Game development is all about the team. The guys I am working with are all very experienced individuals with a lot of hit games between them. I spend just as much time in the office in Finland as some of the guys who live outside of Helsinki or prefer to occasionally work from home. As long as we keep talking when we are not together, on Slack mostly, things progress. Personally I am used to travelling a lot for my work, although sometimes I grow tired of it.
I have never moved myself or my family to these other countries and cities, I just outsource myself to the development team – visiting on average one or two weeks per month, and doing the rest of the work online.
What drove you to work there in the first place?
I have been working in different countries around Europe, as well as UK, for a long time now. Two years in Ukraine, six months in Turkey, five years in Poland and now two years in Finland.
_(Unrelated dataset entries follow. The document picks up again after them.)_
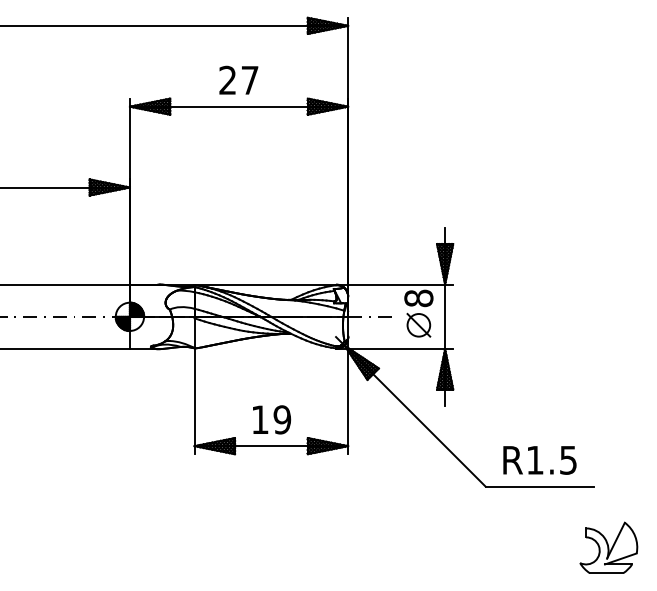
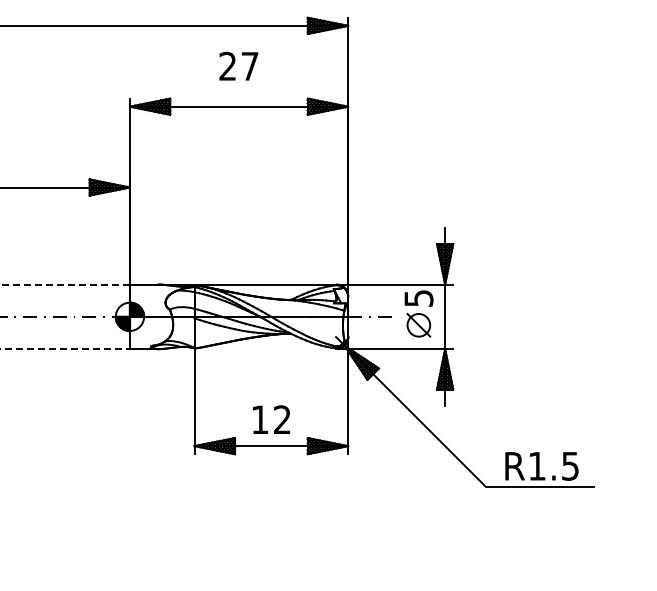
text at (238, 79) position: (238, 79) -> (238, 65)
line at (64, 284): solid -> dashed
text at (418, 298): 8 -> 5
line at (64, 349): solid -> dashed
text at (282, 419): 19 -> 12
text at (539, 460) position: (539, 460) -> (541, 466)
part at (608, 547): present -> none
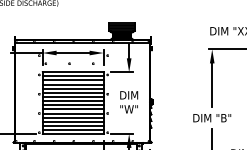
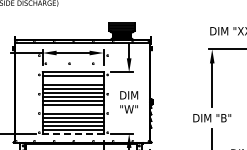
line at (72, 80): present -> none
line at (72, 109): present -> none
line at (73, 134): solid -> dashed
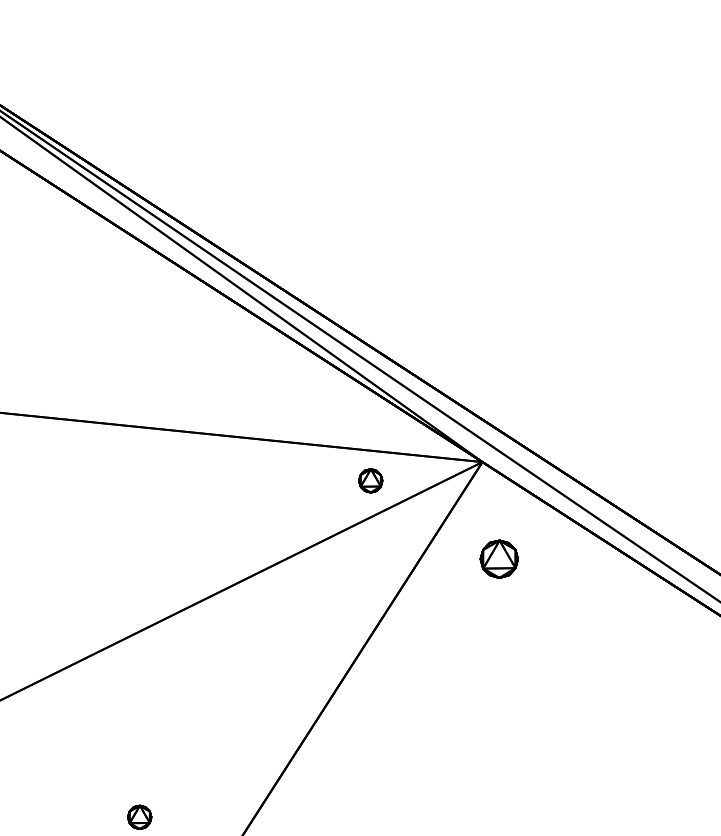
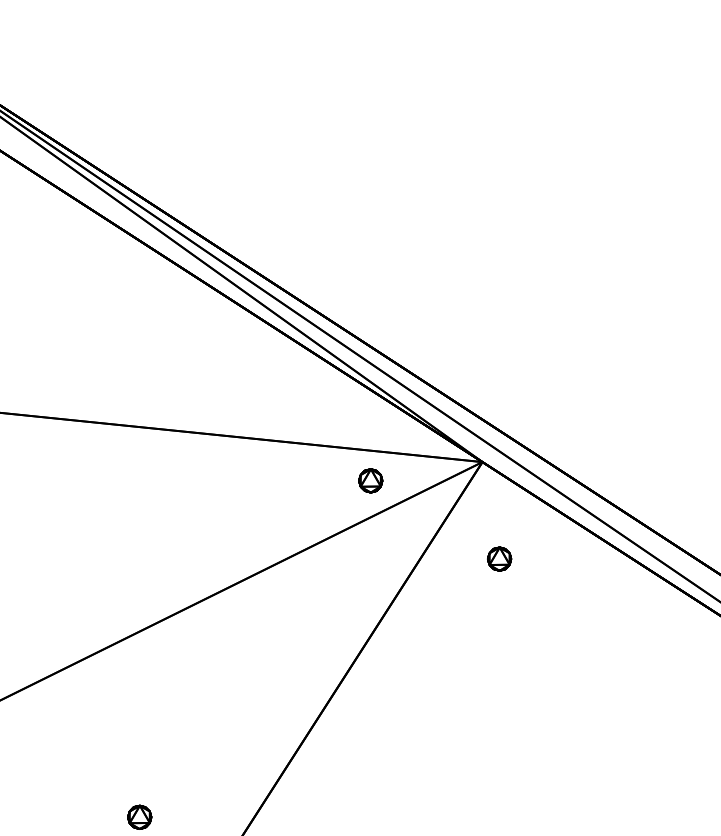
part at (498, 558) size: 40x40 px -> 26x26 px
I go to where the work, or potential partnerships, are.
You’ve implemented VR, which is a world away from Sensi’s original top-down viewpoint. Was that a tough call to make?
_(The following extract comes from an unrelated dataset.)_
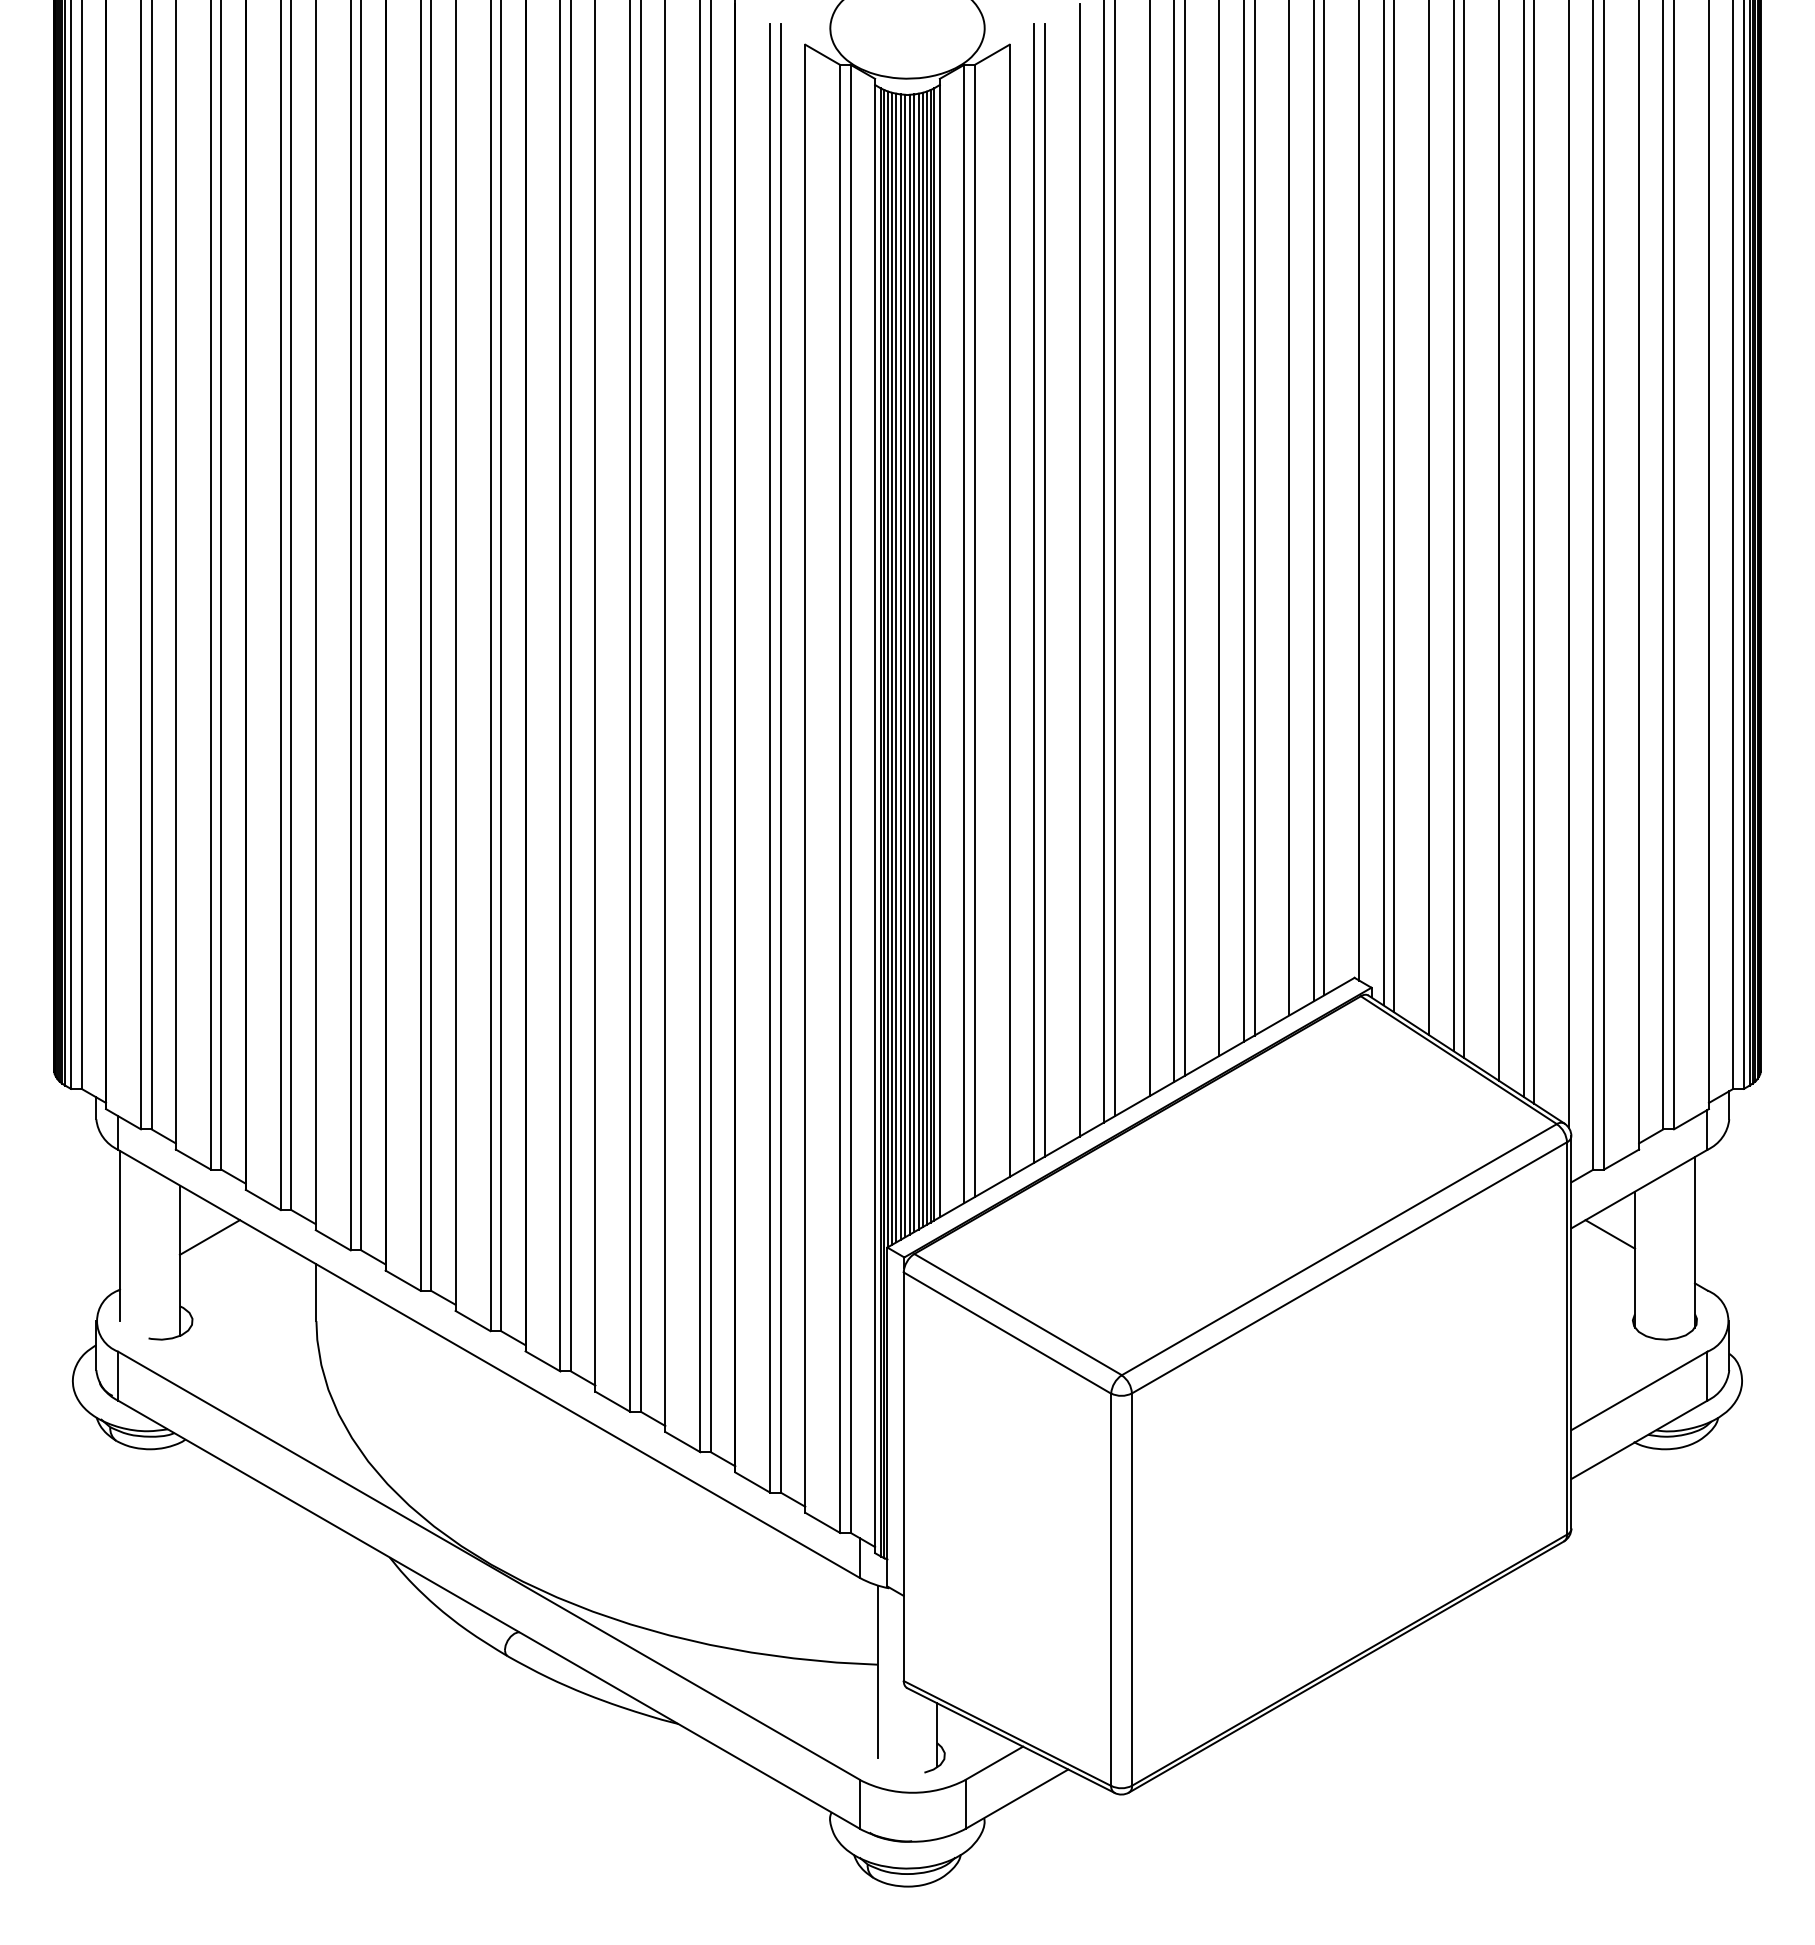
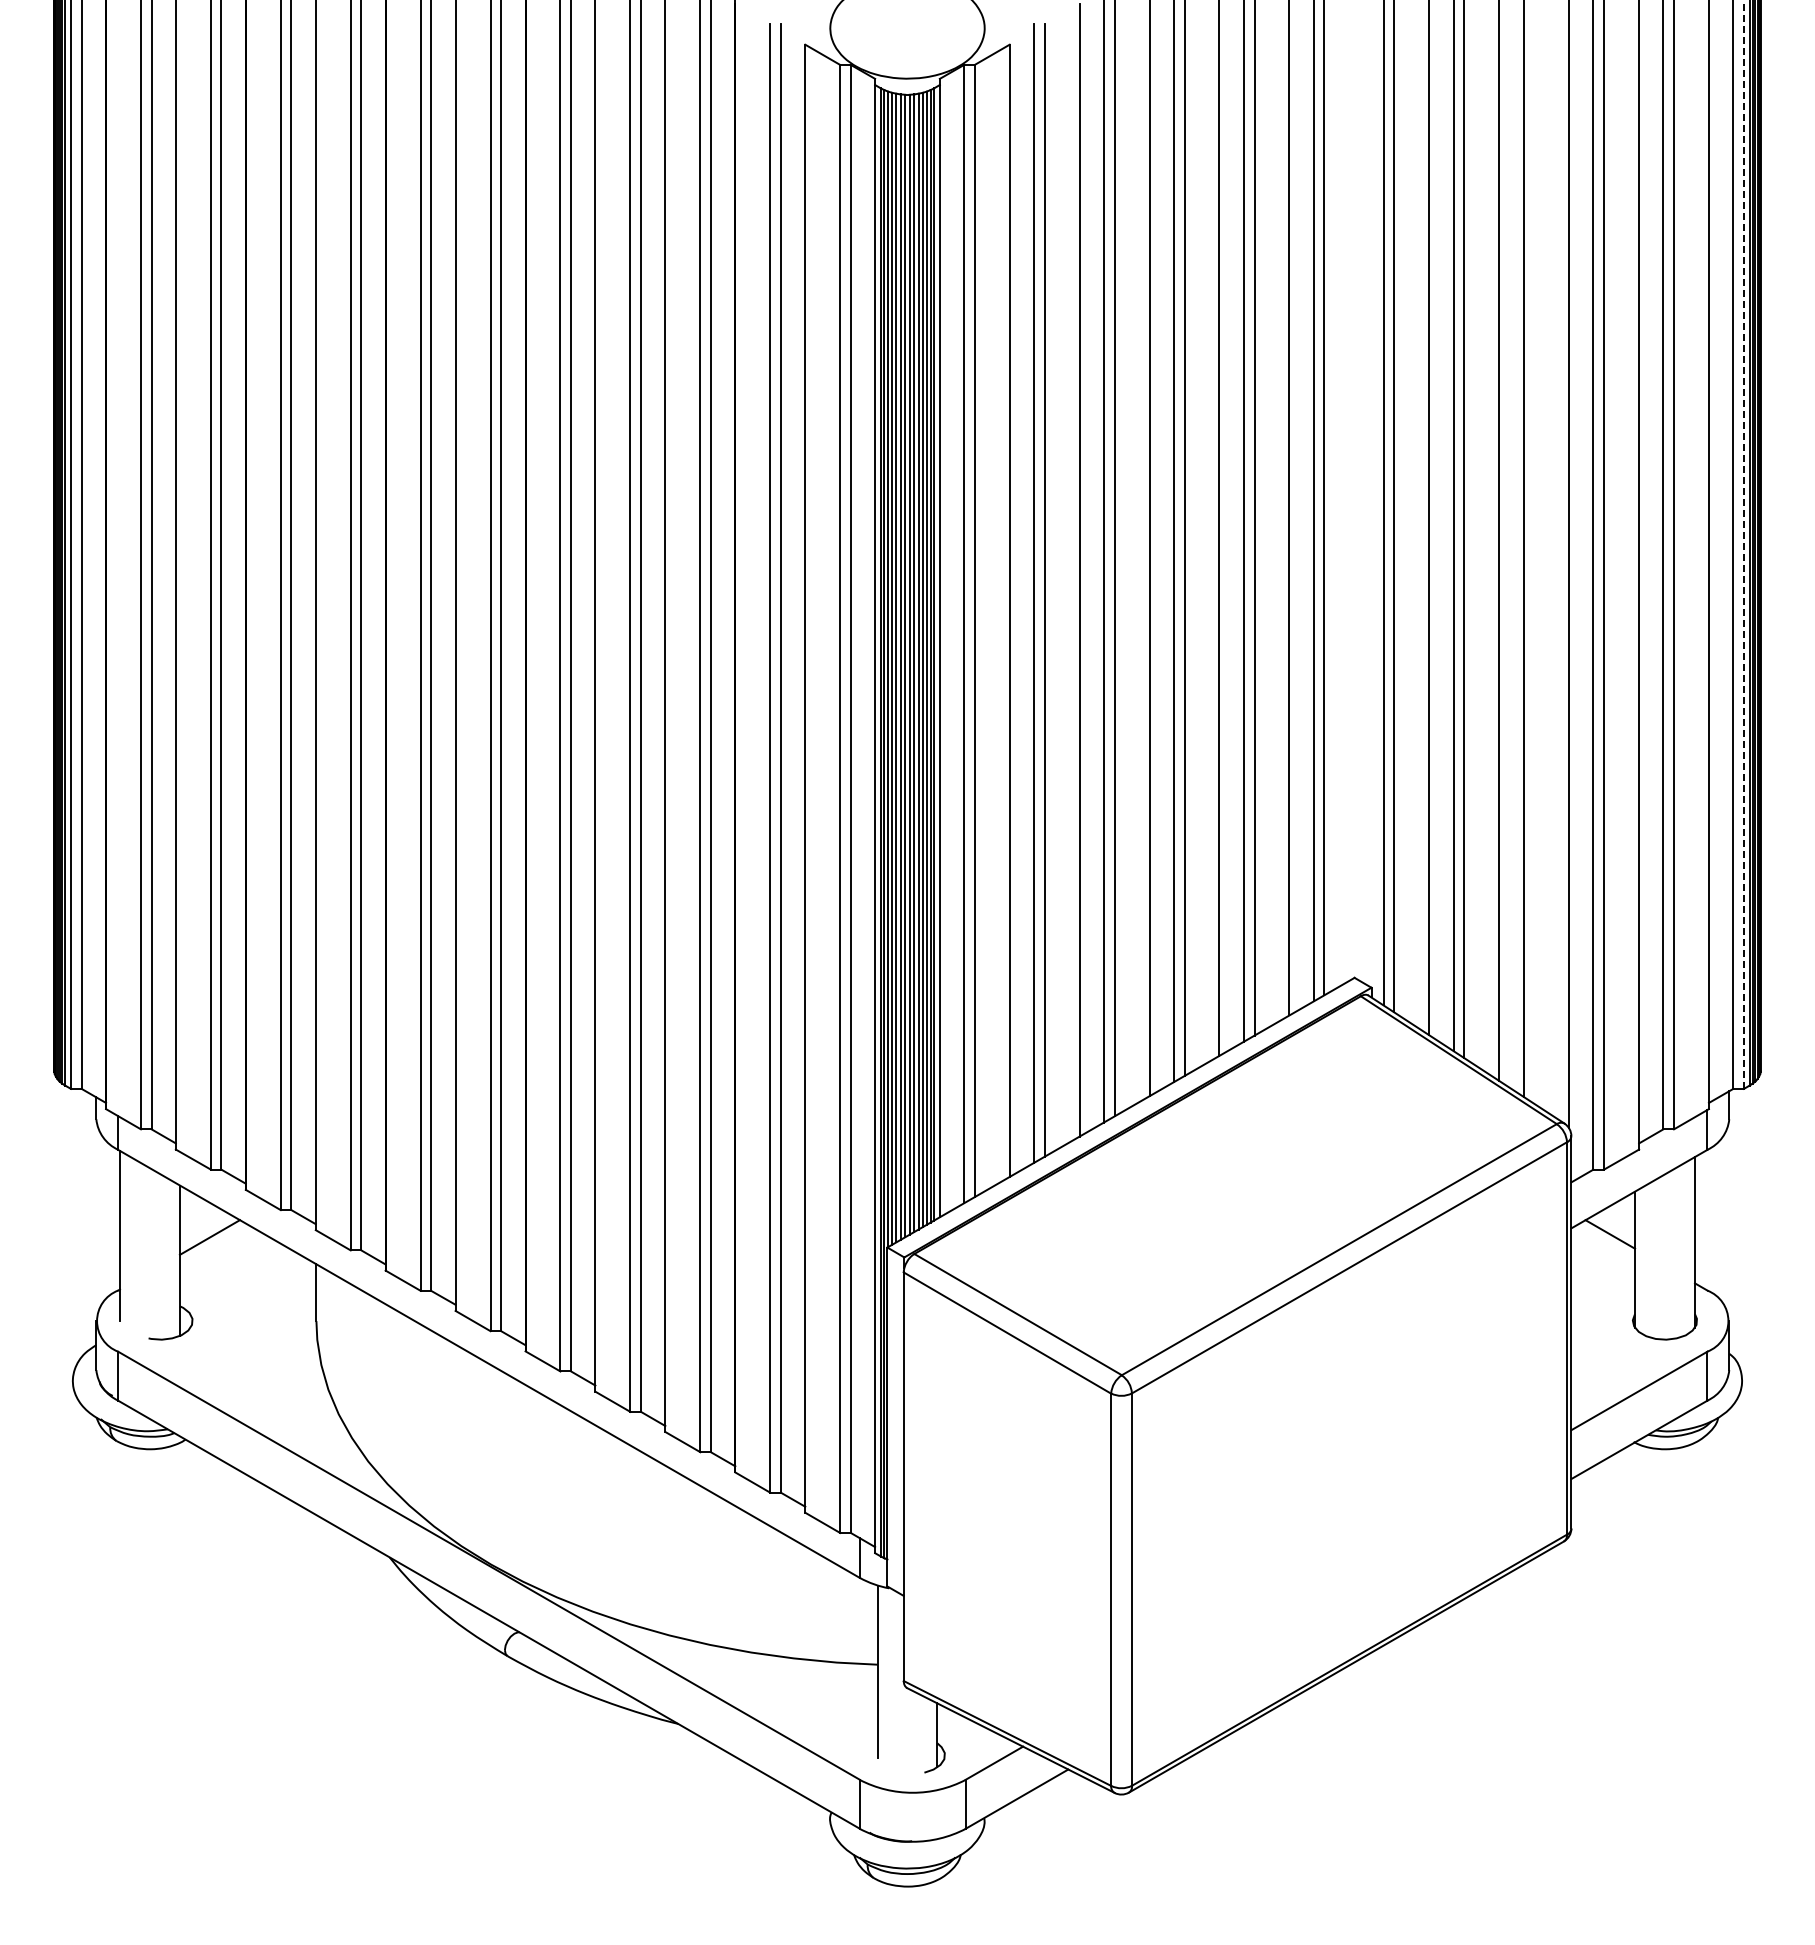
line at (1359, 491): present -> none
line at (1744, 544): solid -> dashed
line at (1534, 552): present -> none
It wasn’t a tough call. We are a totally cross-platform game. The viewpoint is quite zoomed out, as if you are sitting in the TV gantry viewing the game through a centre-line TV cam. Our lead programmer Jouni tried VR as an experiment over a year ago, and it looked great in about one day of trying. VR is really not the main focus of this game at all, as it represents a tiny fraction of the potential market. Nevertheless our VR is very cool. We displayed it in the London Science Museum last year and have been asked to go back again this year.
The series made a comeback on PS2 in 2006, but it felt to me like a mis-step. A decade on, how did that experience inform Sociable Soccer?
Sensible Soccer 2006 was Codemasters' attempt at turning Sensible Soccer into 3D. I worked on the game very closely right the way through as lead designer, together with David Darling and the Kuju team up in Sheffield. In my opinion the gameplay was actually pretty good – but the big heads were horrible, the forced 3D camera angle was not nice and the last-minute bug fix that sucked the ball into the goalkeeper’s hands was unbelievably bad. I really hate [saying] this but it was ‘out of my hands’ at the time.
What’s the development plan from here?
Content wise, the first version of Steam Early Access Sociable Soccer will be fairly similar to Sensible Soccer, with the focus bring on PvP friendlies, 67 real world competitions with over 1,000 teams to choose from, and also Boss Mode. That allows you to upgrade your own boss character by winning tournaments from all around the world. We are also putting the finishing touches to the lobby system for online play. That will be featuring at some point during Early Access, along with customisable tournaments and Online League mode, where you choose which of the 1,000 world clubs you wish to represent. You then collect, upgrade and swap around 30,000 player cards to assemble your team, before taking on fans of other clubs online.
Are you still hopeful of PS4 and Xbox One versions in 2018?
Absolutely. The only thing that will stop us is if the market uptake of the game is poor. These are the kind of pre-match nerves we are having right now.